Yellow is a warm color. Imagine a meadow bathed in yellow sunshine or a cozy room lit by candlelight. Yellow is associated with joy, cheerfulness, youth, optimism, and playfulness. But like the hundreds of yellow tints and shades that exist, there are lots of yellow meanings that range from positive to negative.
Uses of yellow
Because of yellow’s cheery playfulness, it’s a common color in toys, apparel and other products made for tots. School buses are traditionally yellow, and because yellow is a primary color, many children’s toys and learning products are red, blue, and yellow.
Yellow is also associated with the tropics because of abundant sunshine plus tropical fruits like banana, pineapple and plantain. These meanings help explain why yellow is commonly associated with leisure and recreation products. By contrast, you won’t find a lot of guys wearing yellow business suits to the office.

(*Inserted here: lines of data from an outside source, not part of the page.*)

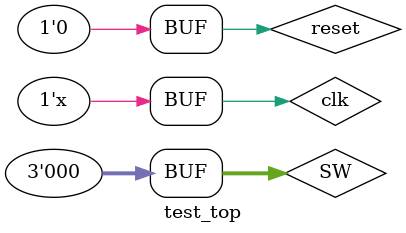
<source format=v>
`timescale 1ns / 1ps


module test_top;

	// Inputs
	reg clk;
	reg reset;
	reg [2:0] SW;

	// Outputs
	wire [3:0] LED;

	// Instantiate the Unit Under Test (UUT)
	Top uut (
		.clk(clk), 
		.reset(reset), 
		.SW(SW), 
		.LED(LED)
	);
	always #10 clk = ~clk;
	initial begin
		// Initialize Inputs
		clk = 0;
		reset = 1;
		SW = 0;

		// Wait 100 ns for global reset to finish
		#125;
      reset = 0;  
		// Add stimulus here

	end
      
endmodule


</source>
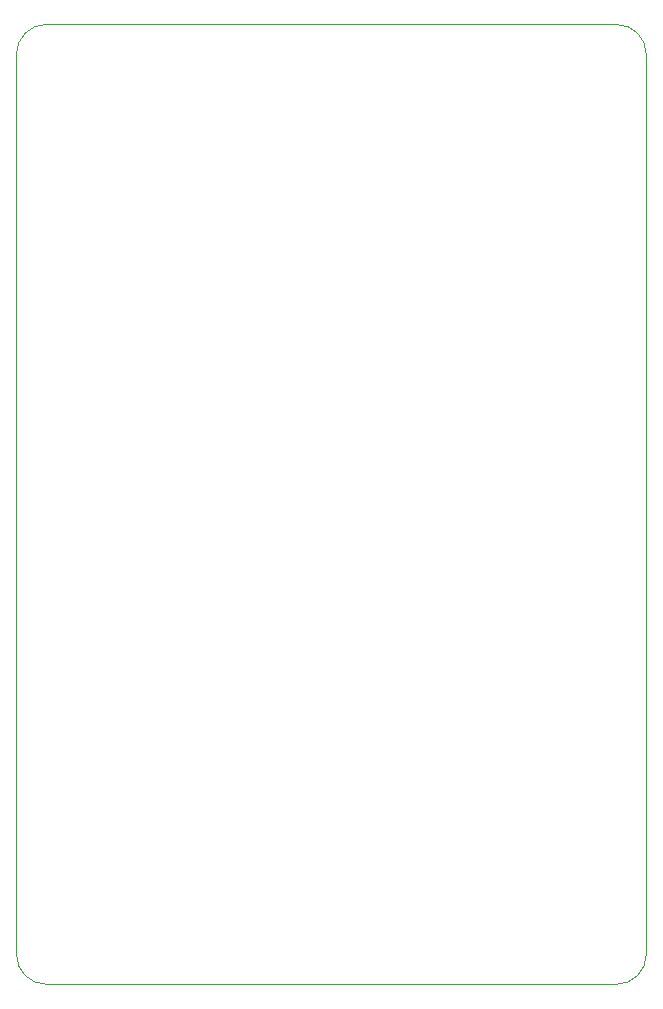
<source format=gbr>
G04 #@! TF.FileFunction,Profile,NP*
%FSLAX46Y46*%
G04 Gerber Fmt 4.6, Leading zero omitted, Abs format (unit mm)*
G04 Created by KiCad (PCBNEW 0.201504151001+5600~22~ubuntu14.10.1-product) date Thu Apr 16 18:00:28 2015*
%MOMM*%
G01*
G04 APERTURE LIST*
%ADD10C,0.100000*%
G04 APERTURE END LIST*
D10*
X91440000Y-118110000D02*
G75*
G03X93980000Y-120650000I2540000J0D01*
G01*
X142240000Y-120650000D02*
G75*
G03X144780000Y-118110000I0J2540000D01*
G01*
X144780000Y-41910000D02*
G75*
G03X142240000Y-39370000I-2540000J0D01*
G01*
X93980000Y-39370000D02*
G75*
G03X91440000Y-41910000I0J-2540000D01*
G01*
X91440000Y-118110000D02*
X91440000Y-41910000D01*
X142240000Y-120650000D02*
X93980000Y-120650000D01*
X144780000Y-41910000D02*
X144780000Y-118110000D01*
X93980000Y-39370000D02*
X142240000Y-39370000D01*
M02*

</source>
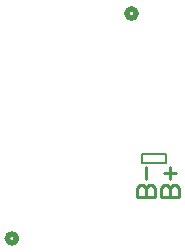
<source format=gbo>
G04*
G04 #@! TF.GenerationSoftware,Altium Limited,Altium Designer,22.11.1 (43)*
G04*
G04 Layer_Color=32896*
%FSLAX44Y44*%
%MOMM*%
G71*
G04*
G04 #@! TF.SameCoordinates,A50B7F4E-0ABD-407A-AE68-1F03F6E7AD64*
G04*
G04*
G04 #@! TF.FilePolarity,Positive*
G04*
G01*
G75*
%ADD10C,0.5080*%
%ADD13C,0.1270*%
%ADD16C,0.2540*%
D10*
X79248Y51465D02*
G03*
X79248Y51465I-3810J0D01*
G01*
X180478Y241905D02*
G03*
X180478Y241905I-3810J0D01*
G01*
D13*
X205740Y115570D02*
Y123190D01*
X185420D02*
X205740D01*
X185420Y115570D02*
Y123190D01*
Y115570D02*
X205740D01*
D16*
X181615Y86360D02*
X196850D01*
Y93977D01*
X194311Y96517D01*
X191772D01*
X189233Y93977D01*
Y86360D01*
Y93977D01*
X186693Y96517D01*
X184154D01*
X181615Y93977D01*
Y86360D01*
X189233Y101595D02*
Y111752D01*
X201935Y86360D02*
X217170D01*
Y93977D01*
X214631Y96517D01*
X212092D01*
X209552Y93977D01*
Y86360D01*
Y93977D01*
X207013Y96517D01*
X204474D01*
X201935Y93977D01*
Y86360D01*
X209552Y101595D02*
Y111752D01*
X204474Y106673D02*
X214631D01*
M02*

</source>
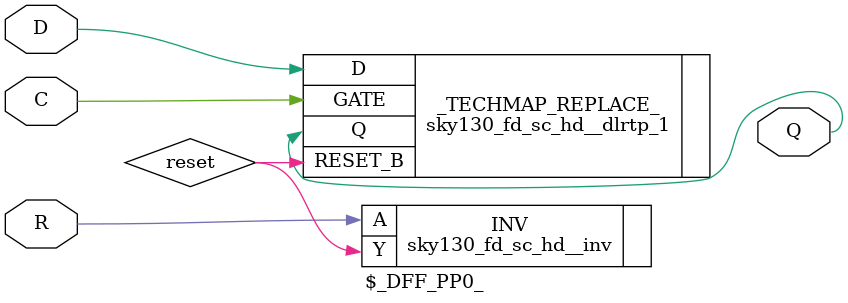
<source format=v>

module \$_DFFE_PP_
(
    input D,
    input C,
    input E,
    output Q
);

    wire enable;
    sky130_fd_sc_hd__and2_1 AND (
        .A(C),
        .B(E),
        .X(enable)
    );

    // dlxtp only has a size of 1
    sky130_fd_sc_hd__dlxtp_1 _TECHMAP_REPLACE_ (
        .GATE(enable),
        .D(D),
        .Q(Q)
    );

endmodule

// From https://github.com/YosysHQ/yosys/blob/main/techlibs/common/simcells.v:
//      "A positive edge D-type flip-flop."
module \$_DFF_P_
(
    input D,
    input C,
    output Q
);
    // dlxtp only has 1 size
    sky130_fd_sc_hd__dlxtp_1 _TECHMAP_REPLACE_
    (
        .D(D),
        .GATE(C),
        .Q(Q)
    );
endmodule

// From https://github.com/YosysHQ/yosys/blob/main/techlibs/common/simcells.v:
//      "A positive edge D-type flip-flop with negative polarity synchronous reset and positive 
//      polarity clock enable (with reset having priority)".
module \$_SDFFE_PN0P_
(
    input D,
    input C,
    input R,
    input E,
    output Q
);

    wire clk_enable;
    sky130_fd_sc_hd__and2_1 AND (
        .A(C),
        .B(E),
        .X(clk_enable)
    );

    wire latch_output;
    sky130_fd_sc_hd__dlxtp_1 _TECHMAP_REPLACE_ (
        .GATE(clk_enable),
        .D(D),
        .Q(latch_output)
    );

    wire inv_reset;
    sky130_fd_sc_hd__inv INV (
        .A(R),
        .Y(inv_reset)
    );

    wire mux_select;
    sky130_fd_sc_hd__and2_1 AND (
        .A(inv_reset),
        .B(C),
        .X(mux_select)
    );

    wire mux_output;
    sky130_fd_sc_hd__mux2_1 MUX
    (
        .A0(latch_output),
        .A1(1'b0),
        .S(mux_select),
        .X(Q)
    );

endmodule

// From https://github.com/YosysHQ/yosys/blob/main/techlibs/common/simcells.v:
//      "A positive edge D-type flip-flop with positive polarity synchronous reset and positive
//      polarity clock enable (with reset having priority)."
module \$_SDFFE_PP0P_
(
    input D,
    input C,
    input R,
    input E,
    output Q
);

    wire clk_enable;
    sky130_fd_sc_hd__and2_1 AND (
        .A(C),
        .B(E),
        .X(clk_enable)
    );

    wire latch_output;
    sky130_fd_sc_hd__dlxtp_1 _TECHMAP_REPLACE_ (
        .GATE(clk_enable),
        .D(D),
        .Q(latch_output)
    );

    wire mux_select;
    sky130_fd_sc_hd__and2_1 AND (
        .A(R),
        .B(C),
        .X(mux_select)
    );

    wire mux_output;
    sky130_fd_sc_hd__mux2_1 MUX
    (
        .A0(latch_output),
        .A1(1'b0),
        .S(mux_select),
        .X(Q)
    );

endmodule

// From https://github.com/YosysHQ/yosys/blob/main/techlibs/common/simcells.v:
//      "A positive edge D-type flip-flop with positive polarity synchronous reset."
module \$_SDFF_PP0_
(
    input D,
    input C,
    input R,
    output Q
);

    wire mux_output;
    sky130_fd_sc_hd__mux2_1 MUX
    (
        .A0(D),
        .A1(1'b0),
        .S(R),
        .X(mux_output)
    );

    wire temp_q;
    sky130_fd_sc_hd__dlxtp_1 _TECHMAP_REPLACE_ (
        .GATE(C),
        .D(mux_output),
        .Q(Q)
    );

endmodule

// From https://github.com/YosysHQ/yosys/blob/main/techlibs/common/simcells.v:
//      "A positive edge D-type flip-flop with positive polarity synchronous set."
module \$_SDFF_PP1_
(
    input D,
    input C,
    input R,
    output Q
);
    wire mux_output;
    sky130_fd_sc_hd__mux2_1 MUX
    (
        .A0(D),
        .A1(1'b1),
        .S(R),
        .X(mux_output)
    );

    wire temp_q;
    sky130_fd_sc_hd__dlxtp_1 _TECHMAP_REPLACE_ (
        .GATE(C),
        .D(mux_output),
        .Q(Q)
    );
endmodule

// From https://github.com/YosysHQ/yosys/blob/main/techlibs/common/simcells.v:
//      "A positive edge D-type flip-flop with positive polarity reset and positive polarity clock
//      enable."
module \$_DFFE_PP0P_
(
    input D,
    input C,
    input R,
    input E,
    output Q
);

    wire enable;
    sky130_fd_sc_hd__and2_1 AND (
        .A(C),
        .B(E),
        .X(enable)
    );

    wire reset;
    sky130_fd_sc_hd__inv INV (
        .A(R),
        .Y(reset)
    );

    sky130_fd_sc_hd__dlrtp_1 _TECHMAP_REPLACE_ (
        .GATE(enable),
        .RESET_B(reset),
        .D(D),
        .Q(Q)
    );
endmodule

// From https://github.com/YosysHQ/yosys/blob/main/techlibs/common/simcells.v:
//      "A positive edge D-type flip-flop with positive polarity reset."
module \$_DFF_PP0_
(
    input D,
    input C,
    input R,
    output Q
);

    wire reset;
    sky130_fd_sc_hd__inv INV (
        .A(R),
        .Y(reset)
    );
    sky130_fd_sc_hd__dlrtp_1 _TECHMAP_REPLACE_ (
        .GATE(C),
        .RESET_B(reset),
        .D(D),
        .Q(Q)
    );

endmodule

</source>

Because bright yellow is easy to see, it’s often used in hazard signs, typically alternating with black or red stripes. To ensure high visibility in a sea of traffic, taxis are traditionally yellow.
In nature, black and yellow stripes can mean “danger. ” Think bees, yellow jackets and certain wasps. More negative connotations of the color yellow include phrases like “yellow-bellied” and “yellow streak” (cowardly), as well as sickness and disease like yellow fever (and the yellow-green someone’s face may appear during sickness).
Complementary and analogous colors
On the color wheel, yellow is located directly opposite the color purple, making the two colors complementary. While you won’t see yellow and purple together often outside of adventurous fashion choices, it is a popular color combination for sports teams, like the LSU Tigers.
Yellow is analogous (closest on the color wheel) to the colors green and orange.
Is yellow right for your brand?
If you have a serious product, there are likely better choices for your business than yellow. But it could be dandy if you are marketing your brand to parents and small children, or selling products or services into the leisure industries – especially if there’s a tropical angle to what you do. Be sure to select a tint or shade of yellow that is visually appealing. Most people are repelled by dingy yellows, but respond well to sunny or lemony hues!